I have to sincerely applaud the Oxford Board of Education for making the prudent decision last week to arm their private security personnel.
For the record, I still believe having officers employed by the Oakland County Sheriff’s Dept. in our schools is the superior and wiser choice, but until that happens, I’ll support this stopgap measure.
The bottom-line is if some deranged or evil individual comes into one of our schools with the intent of killing lots of staff and students, I want a trained person there armed with a gun, ready to defend innocent lives with deadly force.
I want somebody on the premises with the ability to incapacitate or kill the intruder and realistically, you can’t do that without a gun.
You don’t bring a walkie-talkie to a gun fight.
I have absolutely no problem introducing guns into Oxford Schools because a gun is a morally-neutral object.
Guns are neither good nor bad. Guns are tools, plain and simple. It’s how they’re used and who’s pulling the trigger that’s either good or bad.
Someone who uses a gun to kill a classroom full of students is bad. Someone who uses a gun to kill that person before he or she can inflict any more damage is good.
Make no mistake, I don’t believe having someone armed in the schools means zero innocent people are going to die if some lunatic decides to go on a rampage.
If someone armed with a gun and bent on killing manages to get inside one of our schools, people are going to die. There’s no way around it. But I believe the number of people who will die can be decreased significantly with armed security or police inside the school.
I don’t mean to sound cold or insensitive, but the staff in the front offices ? secretaries, principals, etc. ? are most likely going to die in that type of scenario.
But if there’s an armed good guy waiting in the hallways, the chances are very good they will be able take down the intruder before they can make their way to a classroom to continue their killing spree.
By the way, all that’s assuming the shooter is an intruder. Fact is, the district’s ‘safe and secure? entrances can do nothing to stop a disgruntled or mentally unstable student who decides to bring a gun to school. In that scenario, it would be very wise to have an armed person on premises, ready to intervene at a moment’s notice.
Let’s be clear, I don’t want anybody to die, but no matter how much we try, we can’t control the world or the actions of others and I’d rather the death toll be two or three instead of 20 or 30. I’m simply being realistic.
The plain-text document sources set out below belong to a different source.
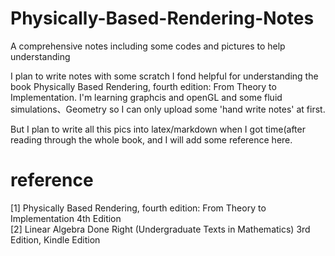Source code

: # Physically-Based-Rendering-Notes
A comprehensive notes including some codes and pictures to help understanding <br>

I plan to write notes with some scratch I fond helpful for understanding the book Physically Based Rendering, fourth edition: From Theory to Implementation.
I'm learning graphcis and openGL and some fluid simulations、Geometry so I can only upload some 'hand write notes' at first.<br>

But I plan to write all this pics into latex/markdown when I got time(after reading through the whole book, and I will add some reference here.

# reference
[1] Physically Based Rendering, fourth edition: From Theory to Implementation 4th Edition <br>
[2] Linear Algebra Done Right (Undergraduate Texts in Mathematics) 3rd Edition, Kindle Edition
It’s sad I have to think that way and do that type of grim math, but unfortunately, that’s the world we live in.
Through its decision to arm school security, the Oxford Board of Education is acknowledging the world we live in, not the world we want to or hope to live in. The board’s being practical and that’s going to save lives.
This isn’t some John Lennon song where we can simply imagine the bad guys away or stick flowers in their guns. This is a world where good people need guns to defend themselves and other innocent folks against bad people.
The idea of an armed security guard mingling with Oxford students on a daily basis doesn’t bother me at all.
The idea of an unarmed security guard laying dead in the hallway as a shooter steps over the body to enter a classroom does bother me. It should bother all of us.